What you will do
Here are the records. Write out exactly the lines between the one holding "sidebar: sidebar" and the one holding "A PARTICULAR PURPOSE", inclusive.

Given records
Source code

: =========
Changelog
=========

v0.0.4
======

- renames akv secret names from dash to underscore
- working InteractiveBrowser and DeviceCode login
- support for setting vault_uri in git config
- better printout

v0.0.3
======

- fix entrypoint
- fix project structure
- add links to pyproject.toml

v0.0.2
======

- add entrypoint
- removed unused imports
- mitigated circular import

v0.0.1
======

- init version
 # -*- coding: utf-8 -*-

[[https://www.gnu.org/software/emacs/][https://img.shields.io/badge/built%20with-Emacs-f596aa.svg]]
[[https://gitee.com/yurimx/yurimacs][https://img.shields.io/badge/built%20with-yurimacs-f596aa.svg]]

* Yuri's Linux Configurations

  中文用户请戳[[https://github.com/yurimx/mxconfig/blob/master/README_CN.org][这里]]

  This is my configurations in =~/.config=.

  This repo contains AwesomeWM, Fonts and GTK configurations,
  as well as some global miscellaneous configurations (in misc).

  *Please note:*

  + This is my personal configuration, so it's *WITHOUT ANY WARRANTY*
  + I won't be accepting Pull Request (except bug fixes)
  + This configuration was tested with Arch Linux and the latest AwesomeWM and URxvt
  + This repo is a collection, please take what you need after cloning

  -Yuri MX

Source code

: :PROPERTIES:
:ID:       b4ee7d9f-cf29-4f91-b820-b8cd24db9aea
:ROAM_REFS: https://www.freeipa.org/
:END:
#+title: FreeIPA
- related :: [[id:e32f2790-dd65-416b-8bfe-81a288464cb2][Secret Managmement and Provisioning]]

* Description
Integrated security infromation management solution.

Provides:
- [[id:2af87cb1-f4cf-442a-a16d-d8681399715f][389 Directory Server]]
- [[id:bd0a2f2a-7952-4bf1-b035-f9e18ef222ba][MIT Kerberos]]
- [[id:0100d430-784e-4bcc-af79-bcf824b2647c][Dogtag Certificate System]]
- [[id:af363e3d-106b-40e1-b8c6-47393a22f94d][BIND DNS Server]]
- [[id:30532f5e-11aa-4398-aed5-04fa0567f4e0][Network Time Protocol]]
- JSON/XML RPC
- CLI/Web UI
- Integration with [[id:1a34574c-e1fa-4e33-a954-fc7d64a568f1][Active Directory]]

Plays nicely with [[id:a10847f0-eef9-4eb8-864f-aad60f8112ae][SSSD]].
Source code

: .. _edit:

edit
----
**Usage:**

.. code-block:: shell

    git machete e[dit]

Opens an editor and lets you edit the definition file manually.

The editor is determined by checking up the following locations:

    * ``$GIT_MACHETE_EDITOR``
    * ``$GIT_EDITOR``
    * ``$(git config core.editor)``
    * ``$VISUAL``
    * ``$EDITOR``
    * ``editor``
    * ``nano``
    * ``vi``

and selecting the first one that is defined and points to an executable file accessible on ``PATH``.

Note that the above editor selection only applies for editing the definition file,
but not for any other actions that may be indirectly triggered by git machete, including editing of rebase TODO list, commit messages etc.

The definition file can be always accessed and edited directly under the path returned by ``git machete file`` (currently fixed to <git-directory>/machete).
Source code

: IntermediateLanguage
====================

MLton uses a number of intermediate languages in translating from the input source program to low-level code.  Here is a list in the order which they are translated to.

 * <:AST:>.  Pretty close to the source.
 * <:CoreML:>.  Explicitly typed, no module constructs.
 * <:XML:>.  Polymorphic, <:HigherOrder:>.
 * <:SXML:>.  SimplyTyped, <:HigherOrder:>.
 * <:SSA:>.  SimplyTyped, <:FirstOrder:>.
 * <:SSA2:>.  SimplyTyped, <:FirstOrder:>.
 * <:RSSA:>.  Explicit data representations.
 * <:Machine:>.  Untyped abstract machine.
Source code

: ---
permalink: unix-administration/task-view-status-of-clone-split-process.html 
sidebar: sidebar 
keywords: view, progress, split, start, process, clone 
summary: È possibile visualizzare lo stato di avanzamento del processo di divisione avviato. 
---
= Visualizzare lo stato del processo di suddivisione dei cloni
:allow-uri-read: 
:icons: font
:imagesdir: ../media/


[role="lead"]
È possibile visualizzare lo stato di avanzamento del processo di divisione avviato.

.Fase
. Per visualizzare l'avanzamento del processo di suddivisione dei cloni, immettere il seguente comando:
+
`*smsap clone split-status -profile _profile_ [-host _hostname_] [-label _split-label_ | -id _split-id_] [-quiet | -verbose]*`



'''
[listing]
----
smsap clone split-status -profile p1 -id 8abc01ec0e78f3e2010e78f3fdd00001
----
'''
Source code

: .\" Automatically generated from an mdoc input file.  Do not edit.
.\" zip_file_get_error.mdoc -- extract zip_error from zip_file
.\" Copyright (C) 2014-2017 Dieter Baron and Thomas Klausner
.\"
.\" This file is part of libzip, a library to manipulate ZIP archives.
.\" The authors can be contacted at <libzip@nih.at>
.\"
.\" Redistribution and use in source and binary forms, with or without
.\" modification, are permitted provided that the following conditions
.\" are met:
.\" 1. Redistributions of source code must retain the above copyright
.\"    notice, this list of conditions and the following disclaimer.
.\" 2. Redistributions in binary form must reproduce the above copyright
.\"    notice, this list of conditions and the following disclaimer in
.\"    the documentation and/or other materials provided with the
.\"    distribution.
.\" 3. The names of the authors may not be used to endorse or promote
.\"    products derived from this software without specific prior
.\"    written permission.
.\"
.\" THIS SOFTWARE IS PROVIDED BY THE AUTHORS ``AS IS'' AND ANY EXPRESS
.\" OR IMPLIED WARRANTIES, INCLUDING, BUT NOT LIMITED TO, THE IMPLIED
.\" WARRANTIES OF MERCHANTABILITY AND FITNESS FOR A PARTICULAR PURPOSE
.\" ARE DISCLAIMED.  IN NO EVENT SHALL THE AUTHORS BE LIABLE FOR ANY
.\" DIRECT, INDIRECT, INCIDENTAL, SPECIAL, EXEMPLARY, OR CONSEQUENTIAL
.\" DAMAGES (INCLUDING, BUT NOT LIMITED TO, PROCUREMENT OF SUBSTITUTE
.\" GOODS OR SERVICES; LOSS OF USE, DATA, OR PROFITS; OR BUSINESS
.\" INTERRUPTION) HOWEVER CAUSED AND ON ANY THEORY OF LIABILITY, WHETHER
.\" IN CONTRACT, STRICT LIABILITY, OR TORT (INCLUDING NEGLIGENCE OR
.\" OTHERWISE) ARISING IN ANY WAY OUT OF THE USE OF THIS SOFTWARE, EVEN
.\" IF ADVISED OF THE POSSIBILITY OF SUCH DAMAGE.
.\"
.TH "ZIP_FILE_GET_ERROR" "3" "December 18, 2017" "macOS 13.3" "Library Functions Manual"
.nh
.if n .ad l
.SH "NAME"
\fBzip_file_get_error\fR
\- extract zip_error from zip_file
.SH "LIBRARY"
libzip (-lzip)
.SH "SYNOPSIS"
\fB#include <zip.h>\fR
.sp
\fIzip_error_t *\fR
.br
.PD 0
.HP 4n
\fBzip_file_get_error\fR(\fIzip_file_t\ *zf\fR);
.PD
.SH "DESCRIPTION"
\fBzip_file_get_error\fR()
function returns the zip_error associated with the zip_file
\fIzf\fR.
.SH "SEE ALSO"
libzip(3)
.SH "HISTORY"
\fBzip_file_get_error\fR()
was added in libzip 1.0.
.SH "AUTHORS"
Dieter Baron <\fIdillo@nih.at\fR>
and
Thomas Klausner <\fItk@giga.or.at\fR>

Written response
sidebar: sidebar 
keywords: view, progress, split, start, process, clone 
summary: È possibile visualizzare lo stato di avanzamento del processo di divisione avviato. 
---
= Visualizzare lo stato del processo di suddivisione dei cloni
:allow-uri-read: 
:icons: font
:imagesdir: ../media/


[role="lead"]
È possibile visualizzare lo stato di avanzamento del processo di divisione avviato.

.Fase
. Per visualizzare l'avanzamento del processo di suddivisione dei cloni, immettere il seguente comando:
+
`*smsap clone split-status -profile _profile_ [-host _hostname_] [-label _split-label_ | -id _split-id_] [-quiet | -verbose]*`



'''
[listing]
----
smsap clone split-status -profile p1 -id 8abc01ec0e78f3e2010e78f3fdd00001
----
'''
Source code

: .\" Automatically generated from an mdoc input file.  Do not edit.
.\" zip_file_get_error.mdoc -- extract zip_error from zip_file
.\" Copyright (C) 2014-2017 Dieter Baron and Thomas Klausner
.\"
.\" This file is part of libzip, a library to manipulate ZIP archives.
.\" The authors can be contacted at <libzip@nih.at>
.\"
.\" Redistribution and use in source and binary forms, with or without
.\" modification, are permitted provided that the following conditions
.\" are met:
.\" 1. Redistributions of source code must retain the above copyright
.\"    notice, this list of conditions and the following disclaimer.
.\" 2. Redistributions in binary form must reproduce the above copyright
.\"    notice, this list of conditions and the following disclaimer in
.\"    the documentation and/or other materials provided with the
.\"    distribution.
.\" 3. The names of the authors may not be used to endorse or promote
.\"    products derived from this software without specific prior
.\"    written permission.
.\"
.\" THIS SOFTWARE IS PROVIDED BY THE AUTHORS ``AS IS'' AND ANY EXPRESS
.\" OR IMPLIED WARRANTIES, INCLUDING, BUT NOT LIMITED TO, THE IMPLIED
.\" WARRANTIES OF MERCHANTABILITY AND FITNESS FOR A PARTICULAR PURPOSE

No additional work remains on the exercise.